- _WHAT IS EXPECTED_
Please list each line of the listing below that contains the word "speed".
DATASET RECORDS Start Marker
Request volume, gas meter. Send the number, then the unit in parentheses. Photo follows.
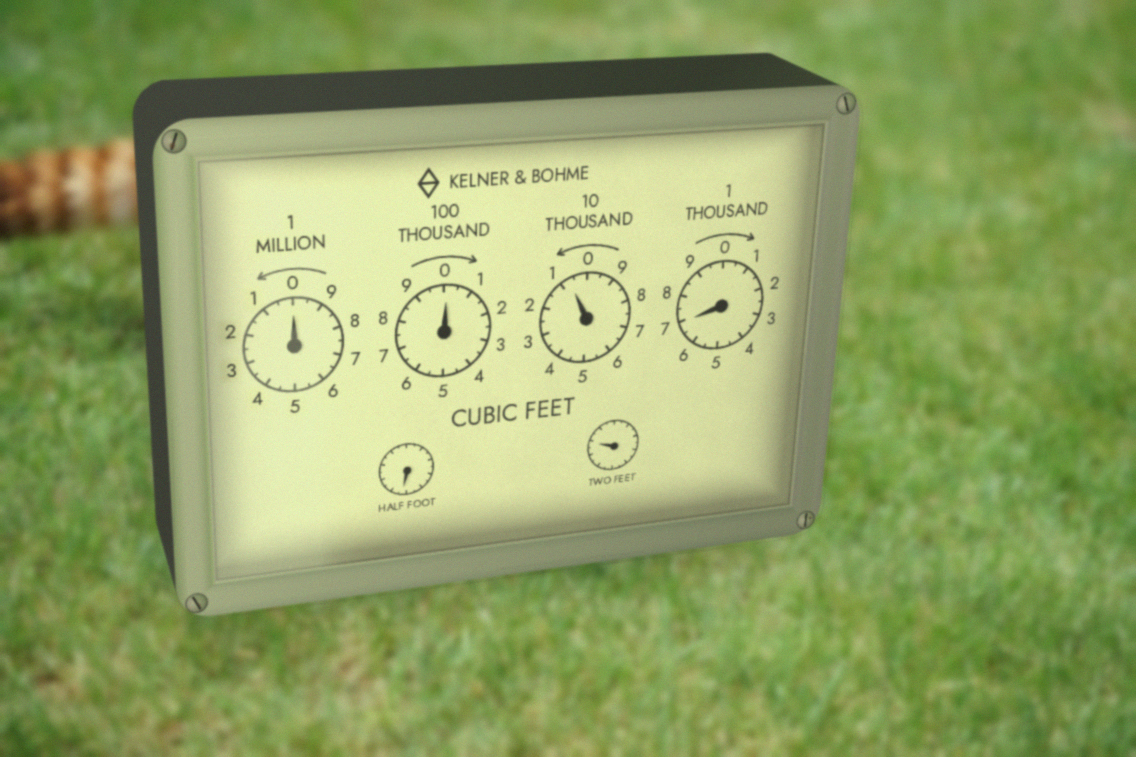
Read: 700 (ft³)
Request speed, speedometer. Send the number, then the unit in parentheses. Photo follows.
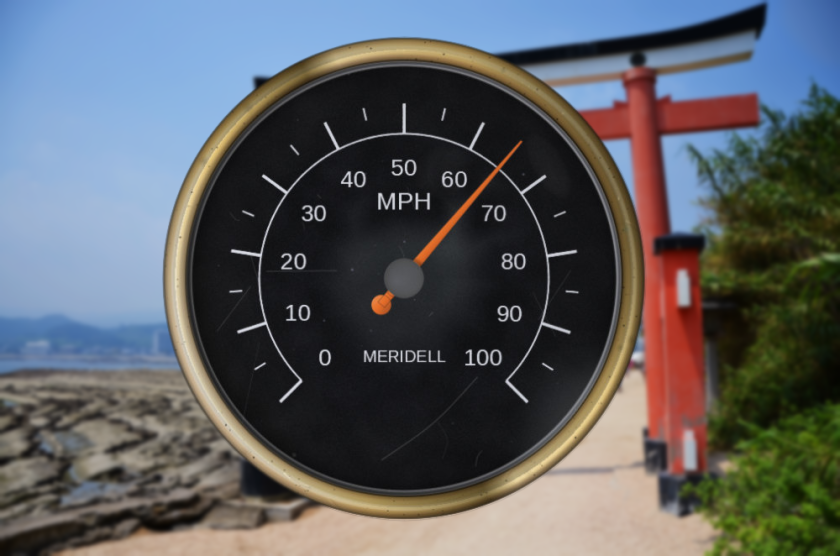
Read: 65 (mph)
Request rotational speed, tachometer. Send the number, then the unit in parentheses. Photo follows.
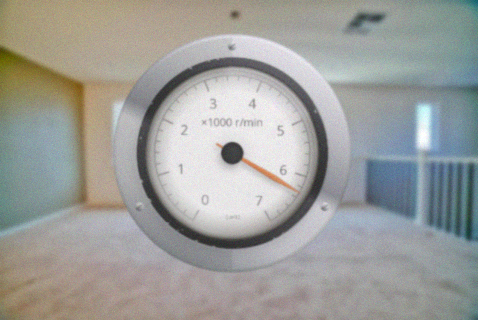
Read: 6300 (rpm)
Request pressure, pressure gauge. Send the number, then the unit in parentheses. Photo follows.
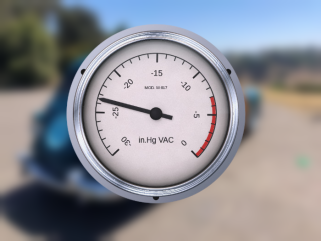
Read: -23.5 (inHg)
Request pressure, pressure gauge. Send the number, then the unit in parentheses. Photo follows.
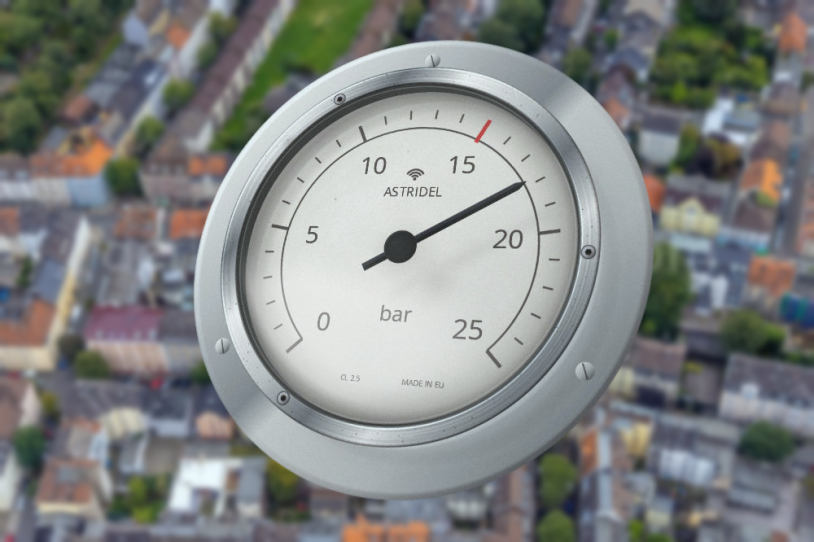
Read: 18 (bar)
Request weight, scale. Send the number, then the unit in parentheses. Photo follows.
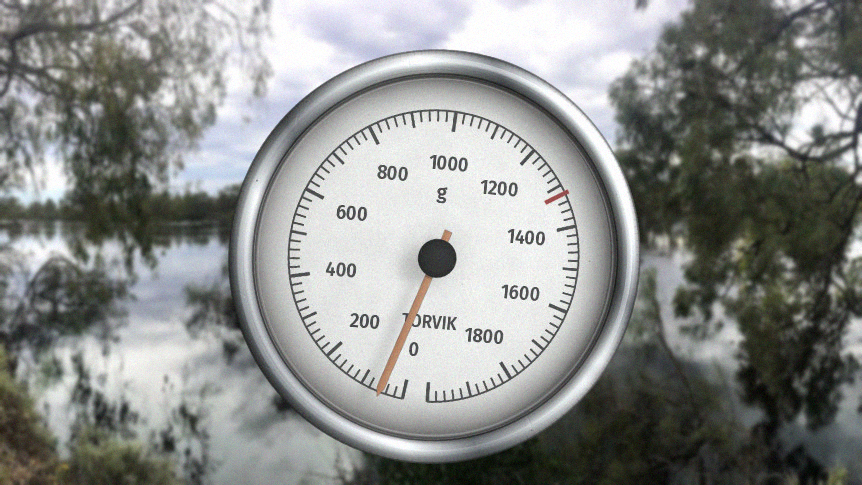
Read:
DATASET RECORDS End Marker
- _ANSWER BELOW_
Request speed, speedometer. Send the number, then the unit in parentheses. Photo follows.
Request rotational speed, tachometer. Send the number, then the unit in parentheses. Photo follows.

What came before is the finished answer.